En su origen, el cristianismo está íntimamente relacionado con el judaísmo, la religión madre. El mundo conocido, sin embargo, en el tiempo de Jesús estaba en gran parte bajo el dominio romano. Esto era cierto en la tierra donde nació Jesús. El Imperio Romano estaba entonces relativamente en paz, y fue la advertencia de Pablo que los primeros cristianos debían mantener esa paz. La amplia soberanía de Roma dio a los apóstoles de Cristo acceso a diferentes naciones, muchas de las cuales se habían civilizado bajo la influencia romana. Pero el monoteísmo puro solo existía entre los judíos. Todas las demás naciones tenían una variedad de dioses y formas peculiares de adoración.

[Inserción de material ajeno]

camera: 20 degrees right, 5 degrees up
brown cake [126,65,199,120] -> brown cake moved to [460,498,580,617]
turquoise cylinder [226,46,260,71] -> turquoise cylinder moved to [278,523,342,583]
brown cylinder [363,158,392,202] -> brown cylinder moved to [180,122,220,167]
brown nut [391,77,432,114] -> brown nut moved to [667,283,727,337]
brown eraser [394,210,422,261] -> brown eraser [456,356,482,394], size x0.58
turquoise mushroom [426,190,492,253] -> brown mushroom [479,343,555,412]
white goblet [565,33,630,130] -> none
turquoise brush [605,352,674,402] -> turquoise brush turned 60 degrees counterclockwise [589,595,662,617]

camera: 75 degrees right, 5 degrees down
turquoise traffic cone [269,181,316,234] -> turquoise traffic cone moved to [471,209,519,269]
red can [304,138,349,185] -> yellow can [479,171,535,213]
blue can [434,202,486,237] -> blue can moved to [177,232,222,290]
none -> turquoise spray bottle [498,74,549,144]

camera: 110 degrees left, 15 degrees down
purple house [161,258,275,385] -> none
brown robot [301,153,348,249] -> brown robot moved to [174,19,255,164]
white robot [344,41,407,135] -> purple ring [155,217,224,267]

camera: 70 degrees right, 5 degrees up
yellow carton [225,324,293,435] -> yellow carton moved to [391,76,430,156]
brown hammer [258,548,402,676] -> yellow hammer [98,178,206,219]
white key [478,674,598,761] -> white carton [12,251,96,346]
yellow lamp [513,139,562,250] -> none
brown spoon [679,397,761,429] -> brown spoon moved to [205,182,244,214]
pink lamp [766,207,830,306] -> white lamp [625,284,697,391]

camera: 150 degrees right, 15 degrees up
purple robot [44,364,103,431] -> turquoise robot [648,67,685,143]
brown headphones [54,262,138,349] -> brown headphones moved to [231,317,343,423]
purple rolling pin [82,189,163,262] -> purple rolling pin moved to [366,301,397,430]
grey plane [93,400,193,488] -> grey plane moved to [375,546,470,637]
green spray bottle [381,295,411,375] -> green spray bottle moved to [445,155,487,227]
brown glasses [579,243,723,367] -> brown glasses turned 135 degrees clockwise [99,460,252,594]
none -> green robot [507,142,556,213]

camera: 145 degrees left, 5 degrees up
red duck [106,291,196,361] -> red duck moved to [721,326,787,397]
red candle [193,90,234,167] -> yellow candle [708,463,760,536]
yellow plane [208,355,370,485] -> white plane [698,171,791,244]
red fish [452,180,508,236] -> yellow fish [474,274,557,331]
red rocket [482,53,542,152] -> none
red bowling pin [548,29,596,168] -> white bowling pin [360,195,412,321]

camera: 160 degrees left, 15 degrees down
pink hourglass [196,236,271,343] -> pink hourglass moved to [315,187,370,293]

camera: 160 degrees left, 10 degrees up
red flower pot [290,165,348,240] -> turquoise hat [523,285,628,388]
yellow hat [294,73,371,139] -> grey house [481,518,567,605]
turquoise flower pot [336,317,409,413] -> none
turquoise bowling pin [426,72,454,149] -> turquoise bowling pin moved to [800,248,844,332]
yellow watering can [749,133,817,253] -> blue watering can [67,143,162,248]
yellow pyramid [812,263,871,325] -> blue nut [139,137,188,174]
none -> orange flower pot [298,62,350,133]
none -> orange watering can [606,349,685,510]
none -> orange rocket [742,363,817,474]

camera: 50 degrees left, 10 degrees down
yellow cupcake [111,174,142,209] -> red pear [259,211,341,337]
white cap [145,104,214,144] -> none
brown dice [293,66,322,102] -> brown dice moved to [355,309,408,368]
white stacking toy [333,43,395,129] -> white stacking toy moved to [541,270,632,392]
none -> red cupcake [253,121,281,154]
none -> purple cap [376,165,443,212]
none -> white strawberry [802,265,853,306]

En la mayoría de las religiones paganas había elementos de verdad y belleza, pero carecían de principios éticos y de aplicación moral a la vida. La mayor parte de su oficio sacerdotal era una imposición vulgar sobre la ignorancia y la credulidad de la gente común. Las filosofías predominantes, que, entre las más ilustradas, tomaron el lugar de la religión, fueron las griegas, adoptadas también por los romanos y las orientales, con numerosos seguidores en Persia, Siria, Caldea, Egipto, y también entre los judíos. Pero los filósofos se dividieron en sectas antagónicas. Fuera de tales condiciones, ninguna religión práctica podría desarrollarse. En las doctrinas del budismo se encontraba el espíritu y el propósito de un pueblo devoto y humanitario, pero la intrincada mitología y las limitaciones raciales y de otro tipo del budismo imposibilitaron que, aunque conquistó la mitad de Asia, se convirtiera en una fe universal.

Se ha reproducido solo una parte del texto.